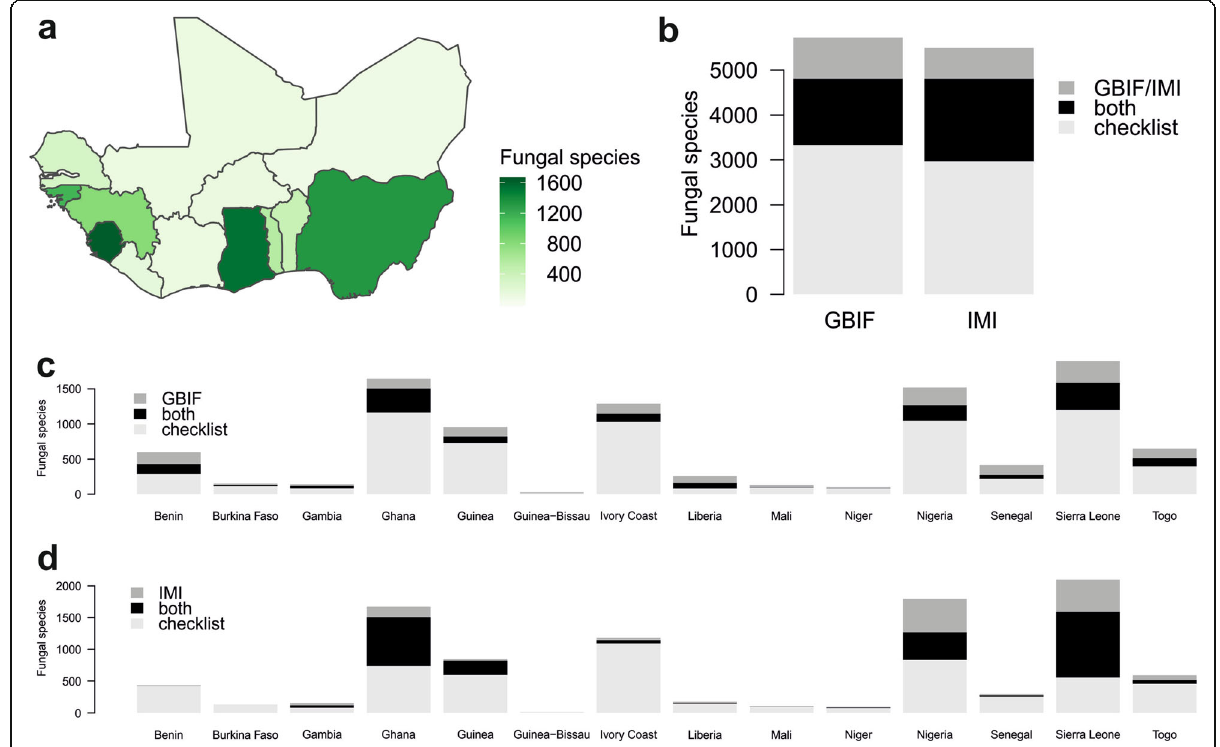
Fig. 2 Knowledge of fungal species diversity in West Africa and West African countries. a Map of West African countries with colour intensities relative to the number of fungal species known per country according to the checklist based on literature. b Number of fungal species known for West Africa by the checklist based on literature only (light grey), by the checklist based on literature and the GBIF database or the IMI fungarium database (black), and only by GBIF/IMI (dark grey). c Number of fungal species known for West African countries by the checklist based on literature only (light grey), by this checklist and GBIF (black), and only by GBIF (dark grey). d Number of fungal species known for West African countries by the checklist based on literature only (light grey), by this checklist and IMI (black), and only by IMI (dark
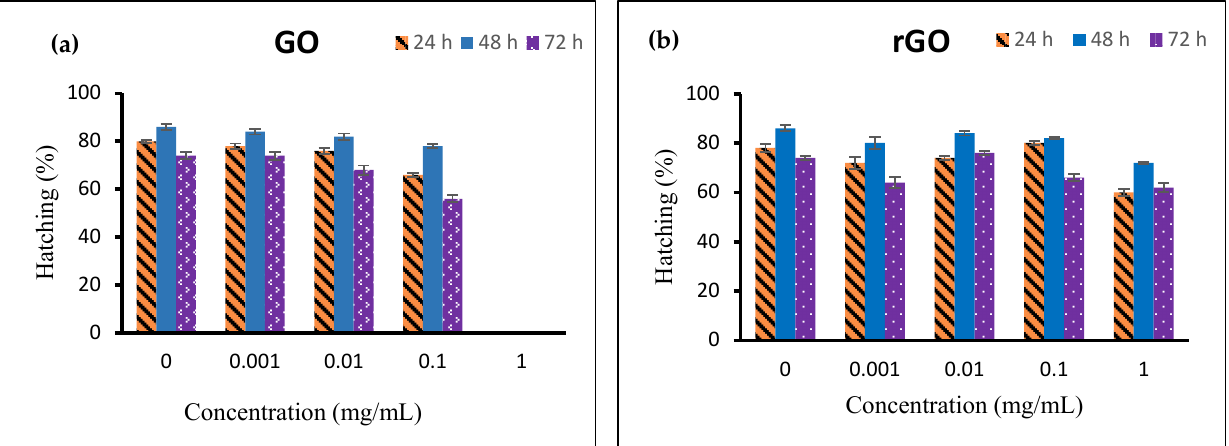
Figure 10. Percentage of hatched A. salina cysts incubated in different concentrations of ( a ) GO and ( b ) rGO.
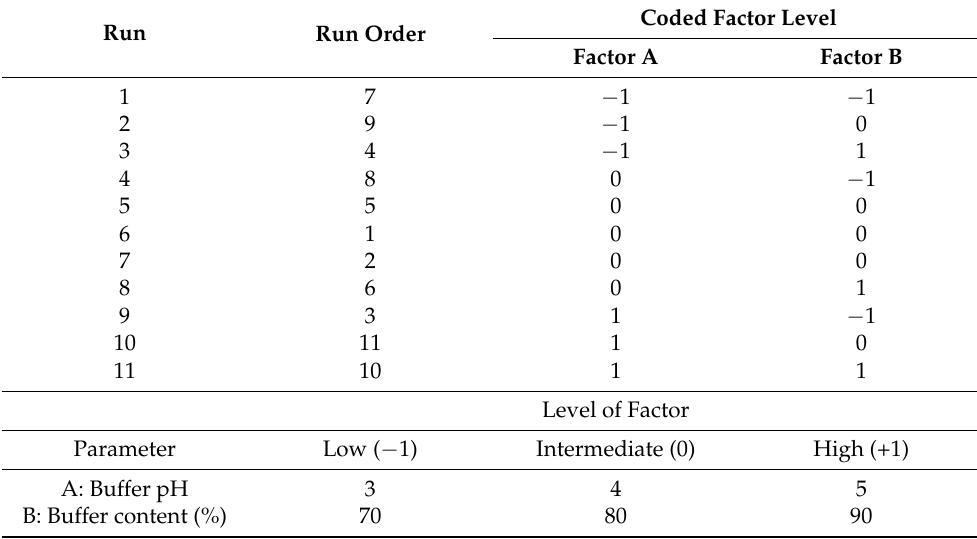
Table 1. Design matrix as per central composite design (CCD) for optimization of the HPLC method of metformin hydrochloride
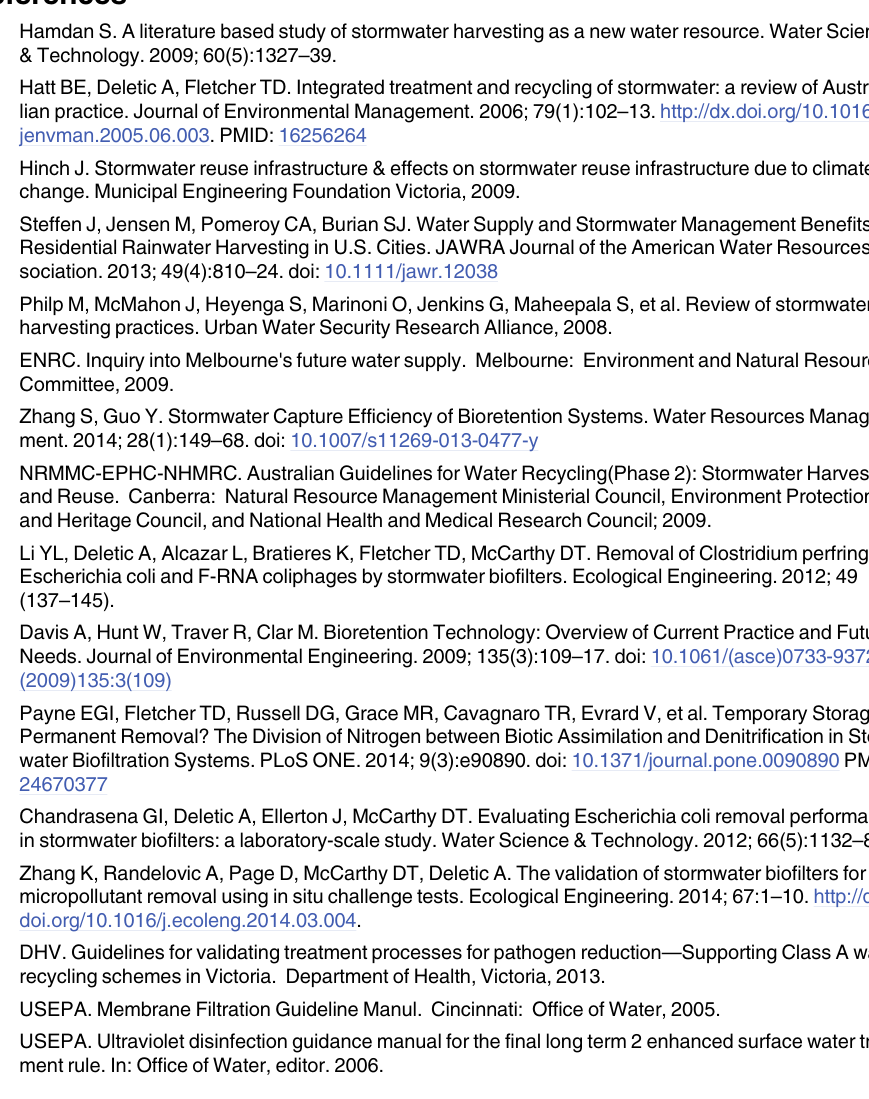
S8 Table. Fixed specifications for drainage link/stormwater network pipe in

####################

=== INSTRUCTIONS FOR THE TASK ===
Please give the data again in full, exactly as written, but without any images.

=== SOLUTION ===
Fig. 2 Knowledge of fungal species diversity in West Africa and West African countries. a Map of West African countries with colour intensities relative to the number of fungal species known per country according to the checklist based on literature. b Number of fungal species known for West Africa by the checklist based on literature only (light grey), by the checklist based on literature and the GBIF database or the IMI fungarium database (black), and only by GBIF/IMI (dark grey). c Number of fungal species known for West African countries by the checklist based on literature only (light grey), by this checklist and GBIF (black), and only by GBIF (dark grey). d Number of fungal species known for West African countries by the checklist based on literature only (light grey), by this checklist and IMI (black), and only by IMI (dark
Figure 10. Percentage of hatched A. salina cysts incubated in different concentrations of ( a ) GO and ( b ) rGO.
Table 1. Design matrix as per central composite design (CCD) for optimization of the HPLC method of metformin hydrochloride
S8 Table. Fixed specifications for drainage link/stormwater network pipe in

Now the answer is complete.